One would expect such less than truly enlightened churches such as Catholics, Methodists, and the borderline pagan Adventists and Church of Gods to do this. But from a Babtist I am shocked! "When we engage in this kind of wild speculation, it's irresponsible," said the Rev. Daniel Akin, president of the Southeastern Baptist Seminary in Wake Forest, N.C. "It can do damage to naive believers who can be easily caught up and it runs the risk of causing the church to receive sort of a black eye."
But some groups are taking it seriously, as the should. Such as our yellow Asian but still christian friends in Vietnam. There it has "led to unrest involving thousands of members of the Hmong ethnic minority who gathered near the border with Laos earlier this month to await the May 21 event. The government, which has a long history of mistrust with ethnic hill tribe groups like the Hmong, arrested an unidentified number of "extremists" and dispersed a crowd of about 5,000.
But yet here at home it is taken less seriously.

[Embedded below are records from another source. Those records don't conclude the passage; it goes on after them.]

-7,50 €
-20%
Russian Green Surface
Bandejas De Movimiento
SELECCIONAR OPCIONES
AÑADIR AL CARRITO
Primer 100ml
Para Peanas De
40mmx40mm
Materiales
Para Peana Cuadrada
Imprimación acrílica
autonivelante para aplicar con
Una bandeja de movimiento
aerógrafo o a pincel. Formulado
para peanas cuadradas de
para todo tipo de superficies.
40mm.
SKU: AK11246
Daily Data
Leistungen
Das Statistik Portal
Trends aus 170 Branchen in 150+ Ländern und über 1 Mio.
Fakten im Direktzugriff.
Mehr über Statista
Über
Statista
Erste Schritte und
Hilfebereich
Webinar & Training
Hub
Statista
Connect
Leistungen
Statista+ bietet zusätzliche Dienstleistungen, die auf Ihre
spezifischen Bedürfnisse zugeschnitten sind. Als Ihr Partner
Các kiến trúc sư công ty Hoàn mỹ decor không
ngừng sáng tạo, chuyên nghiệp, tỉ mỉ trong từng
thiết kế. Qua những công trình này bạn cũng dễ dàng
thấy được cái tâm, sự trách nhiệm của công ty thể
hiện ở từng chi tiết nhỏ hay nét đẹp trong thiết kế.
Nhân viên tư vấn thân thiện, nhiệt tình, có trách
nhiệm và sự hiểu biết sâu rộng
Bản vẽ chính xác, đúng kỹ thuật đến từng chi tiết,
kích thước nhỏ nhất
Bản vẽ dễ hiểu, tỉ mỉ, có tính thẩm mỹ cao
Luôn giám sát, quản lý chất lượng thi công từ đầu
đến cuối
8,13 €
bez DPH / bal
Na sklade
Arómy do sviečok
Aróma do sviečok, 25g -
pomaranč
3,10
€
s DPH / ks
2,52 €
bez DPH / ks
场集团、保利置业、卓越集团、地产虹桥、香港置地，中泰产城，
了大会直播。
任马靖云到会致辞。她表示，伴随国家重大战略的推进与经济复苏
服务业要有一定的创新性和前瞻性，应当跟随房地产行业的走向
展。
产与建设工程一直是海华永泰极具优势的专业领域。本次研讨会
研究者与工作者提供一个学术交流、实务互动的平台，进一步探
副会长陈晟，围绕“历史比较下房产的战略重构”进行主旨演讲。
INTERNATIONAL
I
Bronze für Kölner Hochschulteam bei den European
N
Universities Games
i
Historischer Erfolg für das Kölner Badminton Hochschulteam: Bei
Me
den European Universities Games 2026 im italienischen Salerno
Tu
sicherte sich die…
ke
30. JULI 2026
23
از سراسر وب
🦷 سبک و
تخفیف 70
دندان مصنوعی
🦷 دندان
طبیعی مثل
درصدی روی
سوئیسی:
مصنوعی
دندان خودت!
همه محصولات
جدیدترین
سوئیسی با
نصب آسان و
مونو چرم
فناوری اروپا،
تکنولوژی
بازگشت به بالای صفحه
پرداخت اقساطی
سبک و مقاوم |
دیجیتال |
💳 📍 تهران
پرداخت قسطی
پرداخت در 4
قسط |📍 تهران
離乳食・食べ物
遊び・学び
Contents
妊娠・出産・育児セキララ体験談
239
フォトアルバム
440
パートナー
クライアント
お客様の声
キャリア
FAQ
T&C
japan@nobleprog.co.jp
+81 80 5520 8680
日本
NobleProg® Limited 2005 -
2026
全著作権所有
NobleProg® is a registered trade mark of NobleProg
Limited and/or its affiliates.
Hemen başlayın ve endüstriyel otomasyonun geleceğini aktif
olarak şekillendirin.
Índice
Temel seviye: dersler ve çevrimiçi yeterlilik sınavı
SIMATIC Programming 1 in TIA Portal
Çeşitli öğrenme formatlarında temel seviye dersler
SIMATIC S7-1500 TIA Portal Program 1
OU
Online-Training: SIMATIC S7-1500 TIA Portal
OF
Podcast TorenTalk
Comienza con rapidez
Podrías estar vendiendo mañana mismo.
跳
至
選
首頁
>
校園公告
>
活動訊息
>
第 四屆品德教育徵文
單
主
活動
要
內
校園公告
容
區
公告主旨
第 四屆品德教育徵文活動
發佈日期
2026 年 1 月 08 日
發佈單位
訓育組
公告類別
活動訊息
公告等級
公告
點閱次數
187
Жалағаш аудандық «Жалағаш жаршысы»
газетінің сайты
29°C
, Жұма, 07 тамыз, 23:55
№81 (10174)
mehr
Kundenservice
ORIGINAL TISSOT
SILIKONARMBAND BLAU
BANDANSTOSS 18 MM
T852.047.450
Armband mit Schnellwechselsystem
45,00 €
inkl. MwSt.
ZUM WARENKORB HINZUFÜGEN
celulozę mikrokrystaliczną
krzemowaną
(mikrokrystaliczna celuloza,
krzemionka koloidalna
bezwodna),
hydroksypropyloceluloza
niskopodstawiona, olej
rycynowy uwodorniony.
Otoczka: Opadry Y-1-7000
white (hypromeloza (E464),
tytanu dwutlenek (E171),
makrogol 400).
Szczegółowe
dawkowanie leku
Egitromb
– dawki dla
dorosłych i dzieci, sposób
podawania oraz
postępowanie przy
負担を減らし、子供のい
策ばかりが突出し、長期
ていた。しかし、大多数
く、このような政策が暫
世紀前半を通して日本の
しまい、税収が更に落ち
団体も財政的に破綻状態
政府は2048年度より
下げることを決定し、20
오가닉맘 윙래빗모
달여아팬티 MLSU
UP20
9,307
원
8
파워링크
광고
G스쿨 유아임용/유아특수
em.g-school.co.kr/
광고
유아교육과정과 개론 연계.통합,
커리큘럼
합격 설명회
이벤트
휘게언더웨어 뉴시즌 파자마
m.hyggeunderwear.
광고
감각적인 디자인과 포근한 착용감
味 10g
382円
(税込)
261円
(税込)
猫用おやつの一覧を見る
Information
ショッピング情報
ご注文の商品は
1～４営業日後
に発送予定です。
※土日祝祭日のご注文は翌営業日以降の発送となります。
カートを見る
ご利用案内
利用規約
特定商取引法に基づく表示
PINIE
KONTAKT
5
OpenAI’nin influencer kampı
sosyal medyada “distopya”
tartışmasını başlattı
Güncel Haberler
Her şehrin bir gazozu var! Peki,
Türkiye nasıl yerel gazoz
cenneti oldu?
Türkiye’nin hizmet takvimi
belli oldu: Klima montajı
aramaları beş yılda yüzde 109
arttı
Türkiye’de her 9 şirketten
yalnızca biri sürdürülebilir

Bart Centre, an atheist from New Hampshire, started Eternal Earth-bound Pets in 2009. He offers Rapture believers an insurance plan for those furry family members that won't join them in heaven: 10-year pet care contracts, with Centre and his network of fellow non-believers taking responsibility for the animals after the Rapture. The fee - payable in advance, of course - was originally $110, but has gone to $135 since Camping's prediction. Centre says he has 258 clients under contract, and that business has picked up considerably this year. But he's not worried about a sales slump if May 21 happens to disappoint believers. "They never lose their faith. They're never disappointed," he said. "It reinforces their faith, strangely enough."